In school, I’m just like an average college student – neither here nor there, fumbling and stumbling along the way to wherever I will end up. I’m neither the brightest nor the one with the most potential. I’m just a normal student.
At work, though, I seem like someone who has got her life figured out – I am in the best local university (they think that I’m from NUS. They don’t even realise that the programme I’m in is one of the more competitive ones…), I am engaged in several co-curricular activities, I know some pretty cool skills, I seem to know what I’m going to do in the future etc. To another teenager elsewhere, I might just sound like I’ve got things figured out.
But the truth of the matter is, neither description above actually describe me. It’s just looking at myself and what I have been doing with my life so far from different perspectives.
And that brings me to my main point: it’s easy to feel demoralised and inadequate when looking at other people’s achievements, while thinking about your own mediocrity.
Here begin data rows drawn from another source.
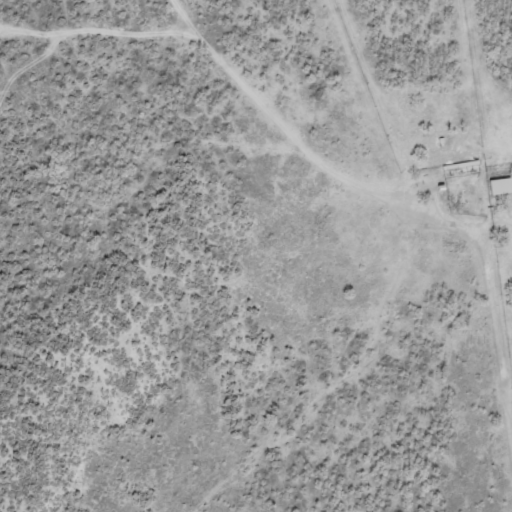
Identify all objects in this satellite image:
road: (312, 151)
building: (501, 186)
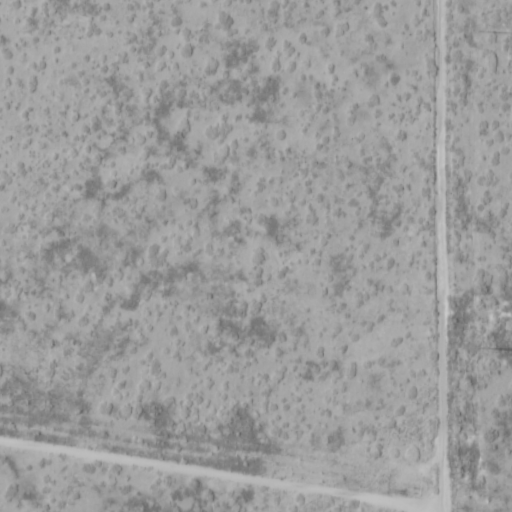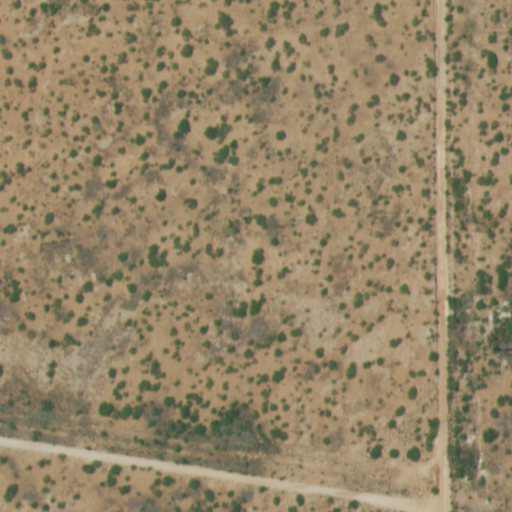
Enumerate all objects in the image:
power tower: (465, 32)
road: (435, 256)
power tower: (468, 347)
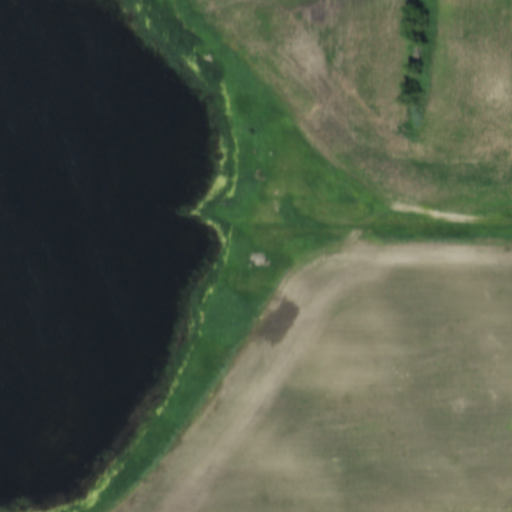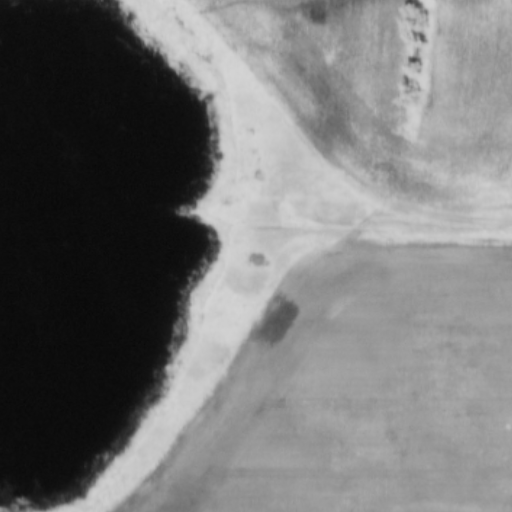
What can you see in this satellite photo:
road: (332, 159)
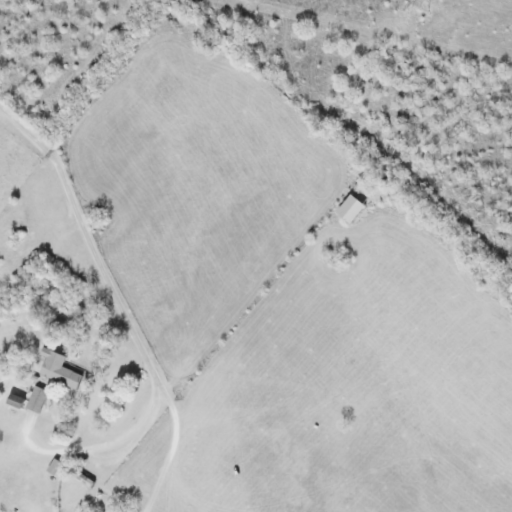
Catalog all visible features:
power tower: (426, 4)
building: (351, 209)
building: (57, 370)
building: (30, 399)
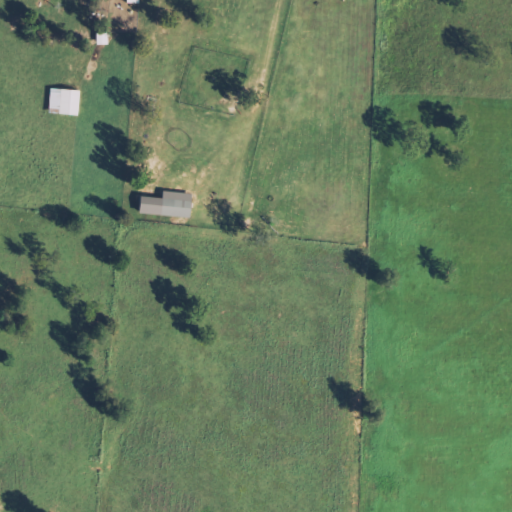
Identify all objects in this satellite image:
building: (64, 102)
building: (168, 205)
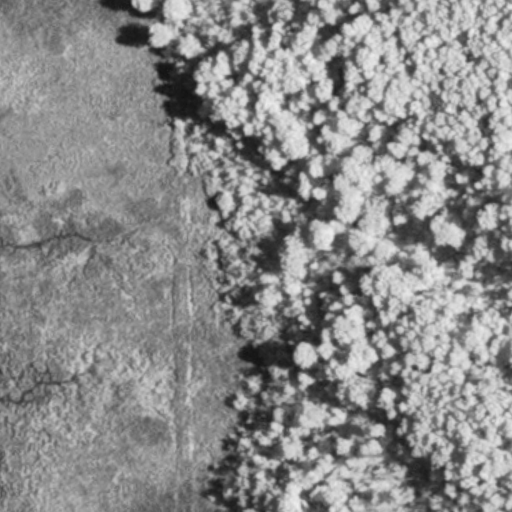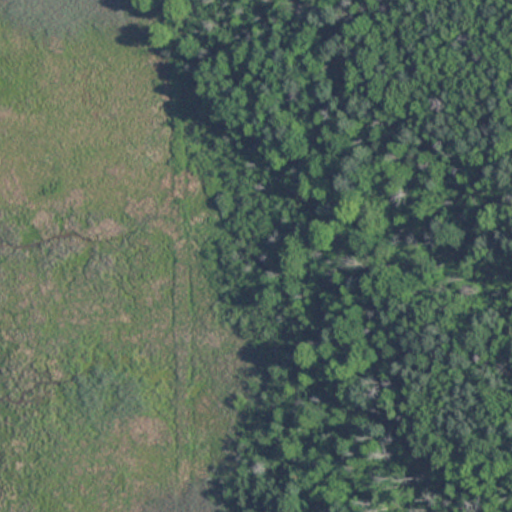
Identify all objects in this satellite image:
park: (255, 255)
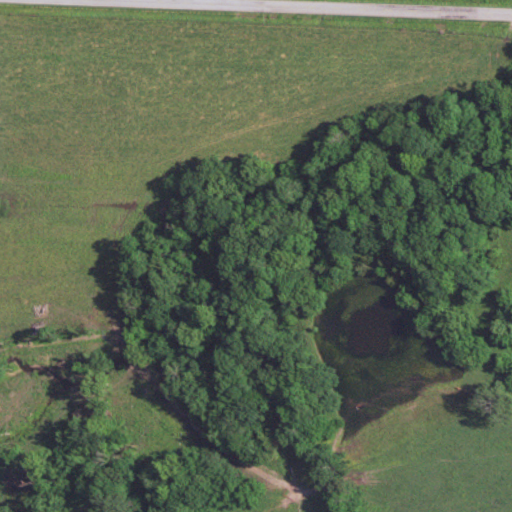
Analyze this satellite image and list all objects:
road: (340, 5)
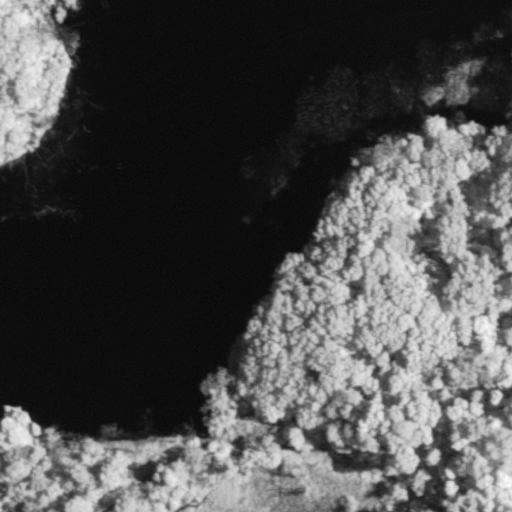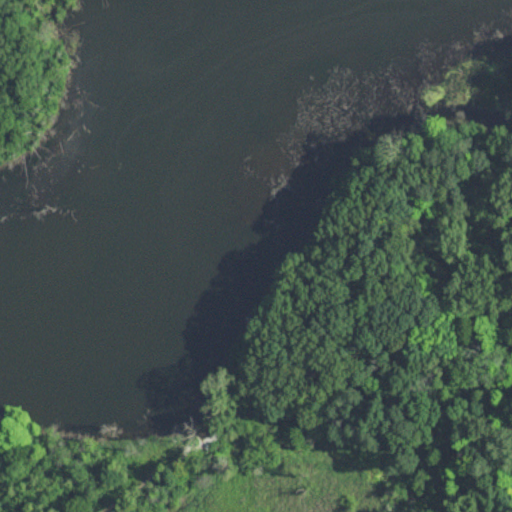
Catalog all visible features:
road: (249, 399)
road: (361, 437)
building: (432, 503)
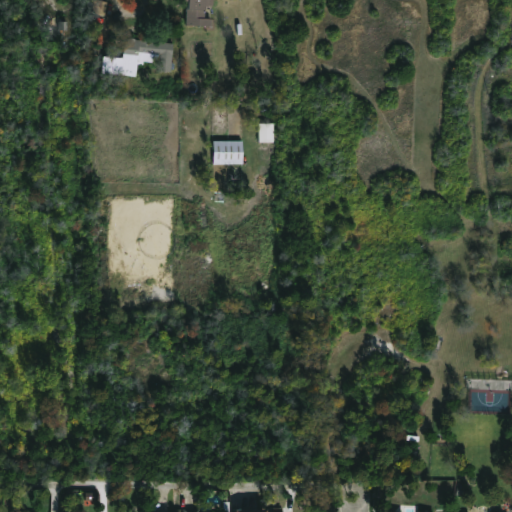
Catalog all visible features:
building: (99, 7)
building: (200, 12)
building: (197, 13)
building: (141, 56)
building: (139, 57)
building: (265, 133)
building: (227, 152)
building: (230, 152)
road: (185, 483)
building: (192, 510)
building: (197, 510)
building: (256, 510)
building: (249, 511)
building: (415, 511)
building: (463, 511)
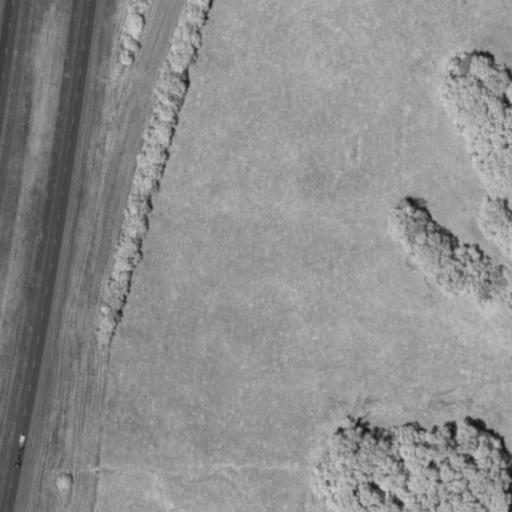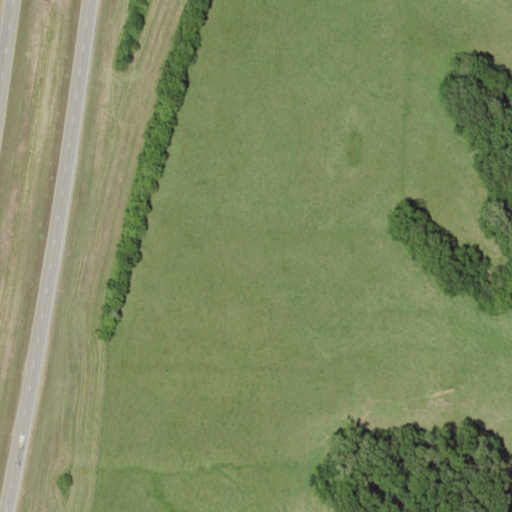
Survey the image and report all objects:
road: (4, 30)
road: (48, 256)
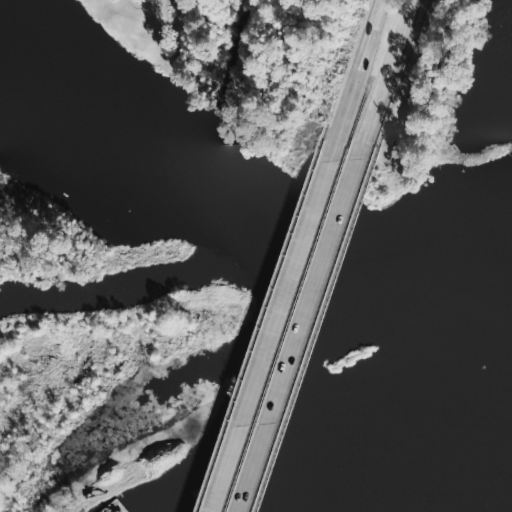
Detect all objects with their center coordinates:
park: (108, 40)
road: (384, 78)
road: (401, 78)
road: (356, 80)
road: (314, 334)
road: (298, 335)
road: (271, 336)
river: (425, 456)
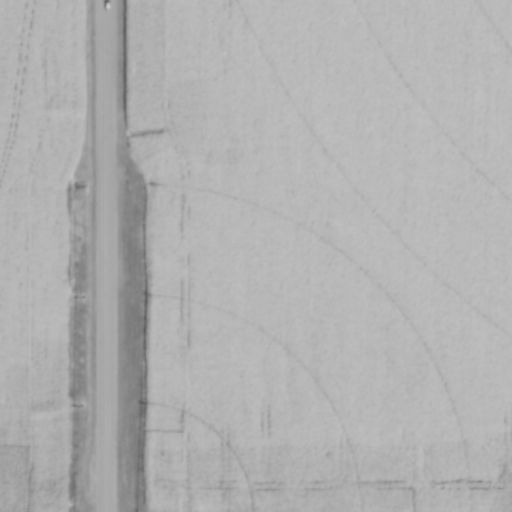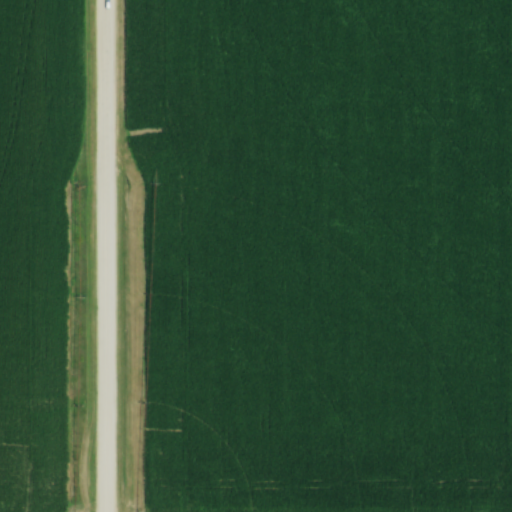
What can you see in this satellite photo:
road: (106, 255)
Yet, the old saying holds true: one’s man’s trash is another man’s treasure. Sometimes, it doesn’t do anyone any good to look at other people’s lives wistfully and wish that you had the same life, because that’s useless. Instead, shouldn’t we just try to be content with what we already have while striving to be better personally? For all you know, someone elsewhere may just be doing the same thing as you.
It’s normal to want more and to want to be better. It’s normal to be greedy for more work or for more recognition and prestige. It’s also normal to be jealous of others. But it’s important to learn how to let things be and learn how to be contented and appreciative of what you presently have.